Soucieux de dissiper certaines inquiétudes exprimées dans l’hémicycle, Ousmane Diagne a précisé que cette nouvelle loi ne vise pas à fragiliser l’État, mais à renforcer la confiance entre gouvernants et gouvernés.
« L’accès à l’information doit se faire dans le respect de la responsabilité individuelle et collective, en tenant compte de la sensibilité de certaines données susceptibles de menacer la paix ou l’ordre public », a-t-il rappelé.
Le second texte adopté porte sur la déclaration de patrimoine. Voté par 130 députés contre une seule abstention, il élargit le champ des assujettis à de nouvelles catégories d’élus et d’agents publics exposés à des risques de corruption.
Désormais, les membres du Bureau de l’Assemblée nationale, les magistrats, les gouverneurs, préfets, procureurs et responsables de secteurs stratégiques (mines, hydrocarbures, domaine) devront se soumettre à l’obligation de déclaration.
Ousmane Diagne a défendu avec vigueur ce projet de loi, en soulignant qu’il s’inscrit dans le cadre de l’Agenda national « Sénégal 2050 », qui place la transparence au cœur des politiques de développement.
« La volonté du président de la République est claire : instaurer une culture de redevabilité et permettre la publication des rapports de tous les corps de contrôle », a expliqué le garde des Sceaux. Selon lui, l’élargissement du champ des assujettis répond à une exigence de bonne gouvernance et constitue une arme efficace contre l’enrichissement illicite et les conflits d’intérêts.

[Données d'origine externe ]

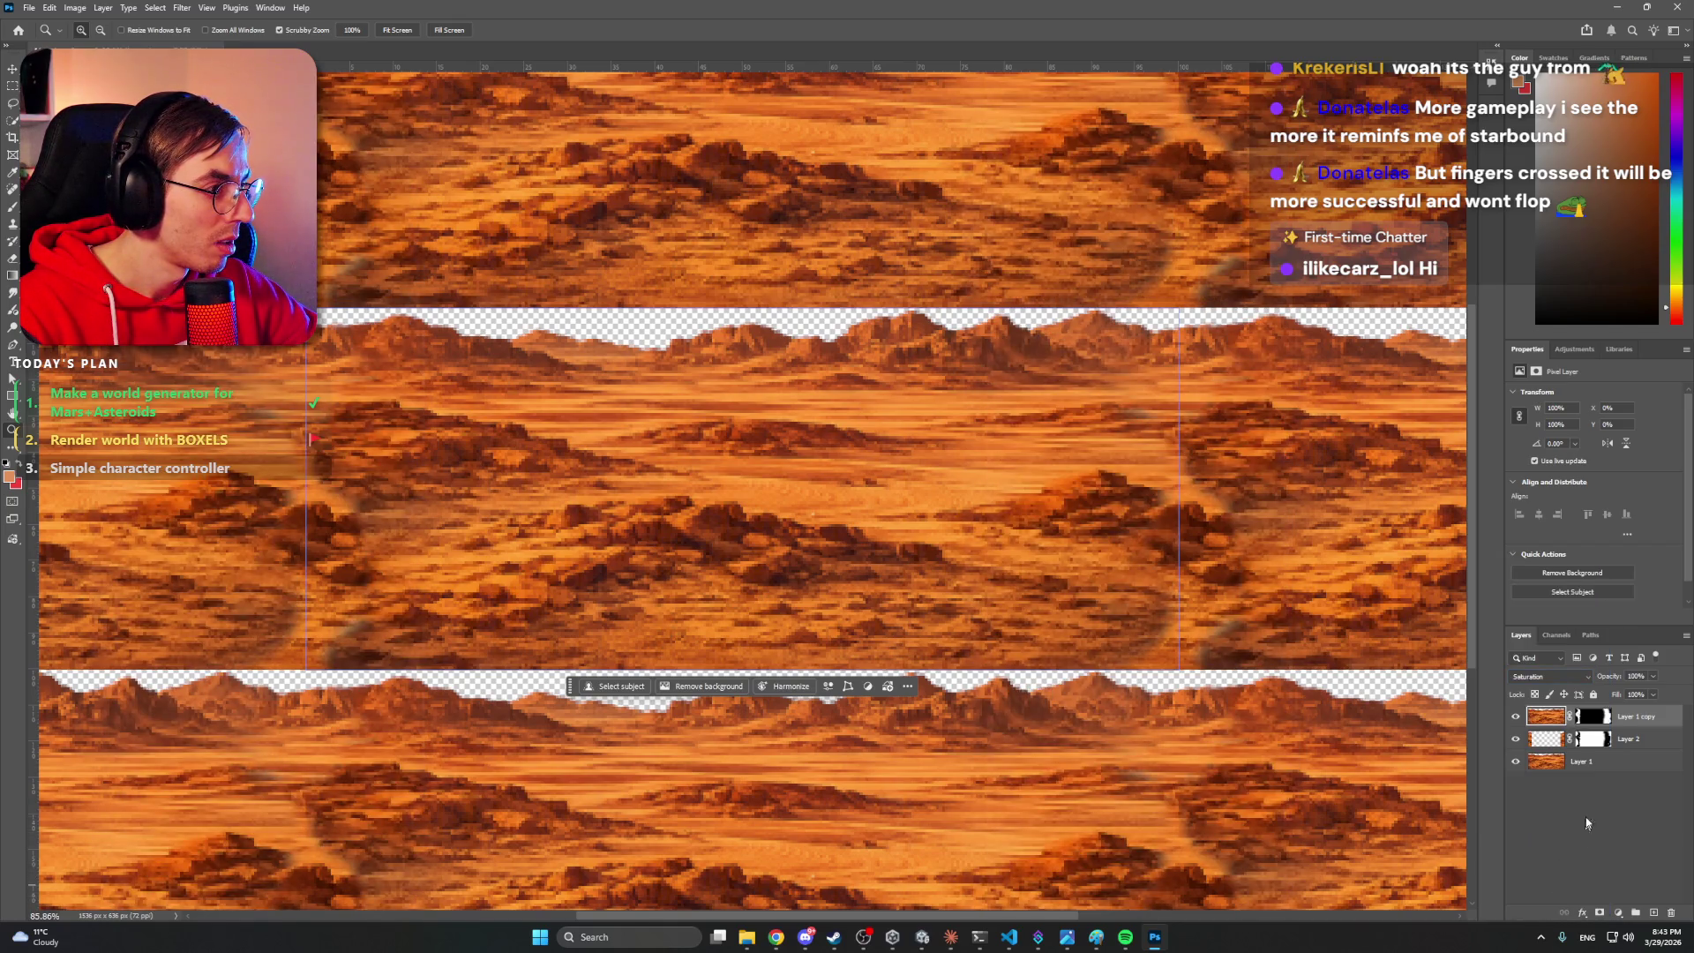
{"action": "left_click", "coordinate": [1602, 720]}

Le ministre a aussi tenu à rassurer les députés sur certaines interrogations techniques. Concernant les biens détenus à l’étranger, il a indiqué que « ce qui compte n’est pas la localisation, mais l’existence du bien », rappelant que toute omission volontaire pourra être considérée comme un indice de fraude. Il a également insisté sur la périodicité des déclarations, fixée à trois mois après la nomination ou l’élection, et à la cessation des fonctions, sauf en cas de décès.
Au sein de l’hémicycle, plusieurs députés ont salué ces réformes qualifiées d’« historiques ». Certains y voient un outil majeur pour relancer le journalisme d’investigation, d’autres un signal fort envoyé à la société civile et aux bailleurs internationaux.

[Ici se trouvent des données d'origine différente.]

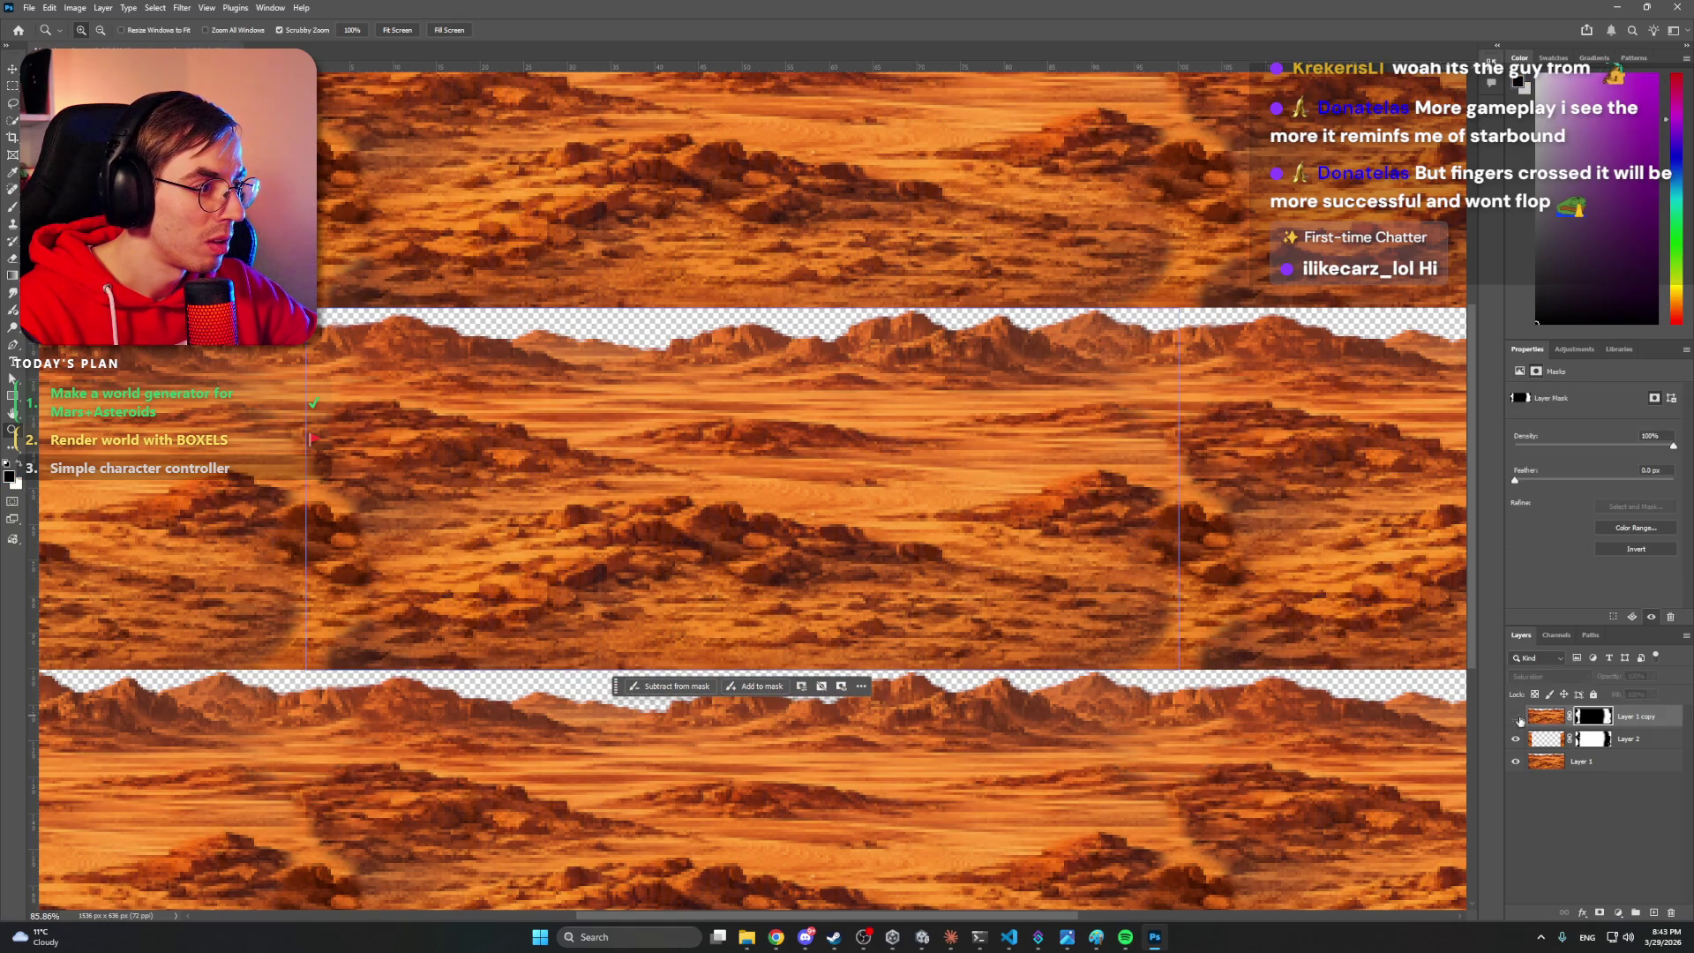
{"action": "left_click", "coordinate": [1518, 718]}
{"action": "left_click", "coordinate": [1517, 740]}
{"action": "left_click", "coordinate": [1518, 718]}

Les élus de la majorité ont, pour leur part, souligné que ces textes traduisent la rupture prônée par les nouvelles autorités et contribuent à honorer l’engagement de bâtir un État plus transparent et responsable.
Le Garde des Sceaux a réaffirmé la détermination du gouvernement à appliquer ces lois dans les meilleurs délais. « Les conditions sont aujourd’hui réunies pour rendre effectif le droit à l’information et garantir une meilleure reddition des comptes. Ce sont des pas concrets vers une gouvernance fondée sur la transparence, la rigueur et la probité », a-t-il martelé.
Avec l’adoption conjointe de ces deux lois, le Sénégal se dote ainsi de nouveaux outils pour renforcer la confiance entre citoyens et institutions. Une étape décisive qui, selon les parlementaires et le gouvernement, marque un tournant dans la lutte contre la corruption et l’opacité, et ouvre la voie à une gouvernance plus démocratique et plus responsable.